A World Traveler’s Year At Home: Alastair Humphreys (Transcript)

Read here the full transcript of adventurer Alastair Humphreys’ talk titled “A World Traveler’s Year At Home” at TEDxReigate 2024 conference.

Listen to the audio version here:

TRANSCRIPT:

Introduction

Hello, everyone. Thank you very much for listening to my talk. Perhaps the most adventurous thing I’ve ever done in my life is not crossing oceans or deserts or ice caps, but standing in a peaceful, quiet, sunny plaza in Spain and playing the violin in front of a very tiny audience. Now, I had never, ever busked before. I can’t play the violin, but I had no wallet, no money, and if I wanted to eat today, then I had to earn at least one coin.

And so, for me here, the adventure was not having to walk 500 miles across Spain, sleeping out in the middle of nowhere, camping wild.
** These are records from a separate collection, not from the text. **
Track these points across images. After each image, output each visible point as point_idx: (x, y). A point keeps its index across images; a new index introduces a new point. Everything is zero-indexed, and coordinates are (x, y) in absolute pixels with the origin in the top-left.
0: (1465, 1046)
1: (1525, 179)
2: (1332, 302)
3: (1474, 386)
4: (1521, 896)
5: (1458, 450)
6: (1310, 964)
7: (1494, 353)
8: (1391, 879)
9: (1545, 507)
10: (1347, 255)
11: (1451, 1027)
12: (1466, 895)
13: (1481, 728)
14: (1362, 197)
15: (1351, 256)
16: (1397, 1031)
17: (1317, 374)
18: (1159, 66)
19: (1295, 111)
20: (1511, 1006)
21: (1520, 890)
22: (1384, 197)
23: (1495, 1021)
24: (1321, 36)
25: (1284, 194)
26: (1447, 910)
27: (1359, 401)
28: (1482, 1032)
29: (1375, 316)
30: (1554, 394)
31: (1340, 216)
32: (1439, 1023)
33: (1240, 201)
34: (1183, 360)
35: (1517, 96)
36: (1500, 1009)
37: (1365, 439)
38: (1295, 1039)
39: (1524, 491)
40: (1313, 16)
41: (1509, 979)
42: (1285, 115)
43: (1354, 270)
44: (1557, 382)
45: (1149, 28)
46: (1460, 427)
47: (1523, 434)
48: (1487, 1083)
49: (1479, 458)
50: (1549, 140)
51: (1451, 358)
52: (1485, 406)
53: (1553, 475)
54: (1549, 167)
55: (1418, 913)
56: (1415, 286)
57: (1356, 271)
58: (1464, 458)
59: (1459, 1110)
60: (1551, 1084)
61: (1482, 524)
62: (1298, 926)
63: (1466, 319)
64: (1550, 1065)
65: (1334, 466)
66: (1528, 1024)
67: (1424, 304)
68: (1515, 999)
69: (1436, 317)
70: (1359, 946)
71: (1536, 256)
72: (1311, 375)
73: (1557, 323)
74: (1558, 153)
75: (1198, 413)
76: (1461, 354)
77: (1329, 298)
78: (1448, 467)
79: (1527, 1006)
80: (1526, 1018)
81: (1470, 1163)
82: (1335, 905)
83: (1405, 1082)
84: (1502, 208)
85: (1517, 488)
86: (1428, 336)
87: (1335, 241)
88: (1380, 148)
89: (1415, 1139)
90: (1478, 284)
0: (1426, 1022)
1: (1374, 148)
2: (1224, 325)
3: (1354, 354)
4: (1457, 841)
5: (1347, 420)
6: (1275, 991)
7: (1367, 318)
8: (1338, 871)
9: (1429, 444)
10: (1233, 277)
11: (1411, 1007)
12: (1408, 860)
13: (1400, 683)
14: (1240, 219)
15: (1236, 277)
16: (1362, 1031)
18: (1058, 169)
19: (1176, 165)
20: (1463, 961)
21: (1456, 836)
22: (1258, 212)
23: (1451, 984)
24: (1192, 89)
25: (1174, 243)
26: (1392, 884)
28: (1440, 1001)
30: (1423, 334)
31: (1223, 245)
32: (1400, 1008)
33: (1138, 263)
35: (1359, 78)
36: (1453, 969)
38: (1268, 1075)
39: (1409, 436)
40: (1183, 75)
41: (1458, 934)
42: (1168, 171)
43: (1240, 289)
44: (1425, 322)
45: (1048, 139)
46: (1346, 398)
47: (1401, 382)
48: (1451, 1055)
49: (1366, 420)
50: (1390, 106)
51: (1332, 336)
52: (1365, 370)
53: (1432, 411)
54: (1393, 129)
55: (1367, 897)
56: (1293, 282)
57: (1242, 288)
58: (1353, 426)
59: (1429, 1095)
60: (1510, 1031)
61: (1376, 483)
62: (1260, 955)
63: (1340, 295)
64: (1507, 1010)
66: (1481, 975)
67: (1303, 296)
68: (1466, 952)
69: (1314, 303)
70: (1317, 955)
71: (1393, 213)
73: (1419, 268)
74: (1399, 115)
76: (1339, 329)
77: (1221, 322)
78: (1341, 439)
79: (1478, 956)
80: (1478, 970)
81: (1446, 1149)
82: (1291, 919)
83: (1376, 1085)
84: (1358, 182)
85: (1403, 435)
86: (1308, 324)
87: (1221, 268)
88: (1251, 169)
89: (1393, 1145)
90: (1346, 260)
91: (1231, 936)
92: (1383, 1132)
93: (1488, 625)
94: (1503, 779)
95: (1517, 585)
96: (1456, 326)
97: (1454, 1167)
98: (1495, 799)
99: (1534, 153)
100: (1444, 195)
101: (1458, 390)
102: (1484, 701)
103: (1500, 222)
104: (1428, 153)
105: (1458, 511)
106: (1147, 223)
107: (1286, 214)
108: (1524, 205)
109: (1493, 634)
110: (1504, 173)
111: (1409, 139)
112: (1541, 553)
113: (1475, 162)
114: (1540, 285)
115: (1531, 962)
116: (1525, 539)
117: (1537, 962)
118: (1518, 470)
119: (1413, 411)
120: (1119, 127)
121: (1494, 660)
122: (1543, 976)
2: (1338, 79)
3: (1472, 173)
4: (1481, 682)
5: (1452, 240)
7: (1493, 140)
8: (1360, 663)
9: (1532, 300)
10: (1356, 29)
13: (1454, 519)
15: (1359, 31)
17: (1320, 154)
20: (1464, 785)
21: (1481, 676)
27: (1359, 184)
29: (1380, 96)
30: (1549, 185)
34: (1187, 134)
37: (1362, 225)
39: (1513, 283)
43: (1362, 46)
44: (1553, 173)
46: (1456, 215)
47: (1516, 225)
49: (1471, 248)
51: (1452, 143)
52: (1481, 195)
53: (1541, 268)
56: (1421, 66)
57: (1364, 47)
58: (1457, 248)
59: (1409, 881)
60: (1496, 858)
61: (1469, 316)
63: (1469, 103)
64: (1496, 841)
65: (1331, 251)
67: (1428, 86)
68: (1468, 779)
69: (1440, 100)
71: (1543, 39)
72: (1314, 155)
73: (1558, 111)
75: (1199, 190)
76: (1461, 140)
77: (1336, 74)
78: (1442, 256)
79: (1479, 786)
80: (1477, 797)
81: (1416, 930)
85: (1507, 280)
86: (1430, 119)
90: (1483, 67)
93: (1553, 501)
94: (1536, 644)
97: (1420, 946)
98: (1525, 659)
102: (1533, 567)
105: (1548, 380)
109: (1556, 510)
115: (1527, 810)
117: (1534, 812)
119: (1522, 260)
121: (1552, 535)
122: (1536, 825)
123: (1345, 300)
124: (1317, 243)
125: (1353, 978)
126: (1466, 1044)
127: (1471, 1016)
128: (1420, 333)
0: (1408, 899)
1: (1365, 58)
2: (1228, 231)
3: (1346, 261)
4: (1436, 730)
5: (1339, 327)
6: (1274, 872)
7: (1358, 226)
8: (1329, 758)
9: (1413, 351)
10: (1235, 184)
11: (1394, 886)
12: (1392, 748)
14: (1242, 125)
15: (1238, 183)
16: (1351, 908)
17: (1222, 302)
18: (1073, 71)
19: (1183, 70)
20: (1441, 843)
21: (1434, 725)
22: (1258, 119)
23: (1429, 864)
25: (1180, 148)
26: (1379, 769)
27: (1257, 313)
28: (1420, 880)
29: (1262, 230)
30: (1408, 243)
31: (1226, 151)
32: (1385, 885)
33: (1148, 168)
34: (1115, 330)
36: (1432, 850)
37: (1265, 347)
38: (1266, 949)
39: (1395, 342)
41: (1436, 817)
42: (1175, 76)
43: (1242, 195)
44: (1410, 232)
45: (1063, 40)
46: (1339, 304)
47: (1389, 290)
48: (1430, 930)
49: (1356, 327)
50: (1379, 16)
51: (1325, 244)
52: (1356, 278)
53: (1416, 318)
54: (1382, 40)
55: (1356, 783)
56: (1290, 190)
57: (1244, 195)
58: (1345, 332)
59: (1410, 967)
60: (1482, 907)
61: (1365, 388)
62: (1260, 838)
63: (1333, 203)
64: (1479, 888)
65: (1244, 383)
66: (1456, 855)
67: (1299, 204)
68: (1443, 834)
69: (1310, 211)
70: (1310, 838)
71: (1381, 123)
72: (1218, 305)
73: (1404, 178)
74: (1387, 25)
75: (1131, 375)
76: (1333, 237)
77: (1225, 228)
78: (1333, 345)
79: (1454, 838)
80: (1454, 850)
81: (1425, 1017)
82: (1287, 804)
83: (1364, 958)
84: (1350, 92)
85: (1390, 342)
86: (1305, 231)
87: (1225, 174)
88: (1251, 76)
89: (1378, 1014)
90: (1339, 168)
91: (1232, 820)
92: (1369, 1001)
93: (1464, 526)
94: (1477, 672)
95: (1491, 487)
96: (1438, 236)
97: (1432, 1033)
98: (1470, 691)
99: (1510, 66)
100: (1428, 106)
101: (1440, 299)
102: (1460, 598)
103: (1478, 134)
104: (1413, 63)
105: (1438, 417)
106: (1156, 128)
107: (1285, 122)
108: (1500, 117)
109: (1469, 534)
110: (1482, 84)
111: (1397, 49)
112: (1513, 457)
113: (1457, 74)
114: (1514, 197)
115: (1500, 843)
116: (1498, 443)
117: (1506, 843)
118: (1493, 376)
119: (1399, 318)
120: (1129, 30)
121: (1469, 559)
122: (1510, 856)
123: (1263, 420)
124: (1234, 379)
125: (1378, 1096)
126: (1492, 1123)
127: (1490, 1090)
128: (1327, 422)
That wasn’t the adventure. The adventure now was standing there and feeling absolutely terrified, very, very vulnerable, out of my depth, and I found this really exciting because that then completely opens up the definition of what living adventurously means.

Redefining Exploration

Could we look differently at exploration? Could it become cleaner and more accessible? What are the different ways to look at having adventures? How could I try to put nearby nature and wildness into everybody’s lives, everywhere, every single day?

Now, I’m a lucky guy. I’ve cycled 40,000 miles around the planet, and yet when I got on the train today out of town, I saw a little bit of woodland four miles from my home that I’ve never run through before, and when I drive to the supermarket at the weekend, there are streets in my town that I’ve never been down. Can I really call myself an explorer of the world if I’ve got no idea what’s happening four miles away from my front door?

It seemed like a good time to look differently at the world, and so I decided to challenge myself to seeing if I could spend a whole year just exploring the single local map that I live on.

The Local Map Challenge

So I bought the Ordnance Survey map for where I live, the sort of map that you’d use if you’re going to go on a long hike.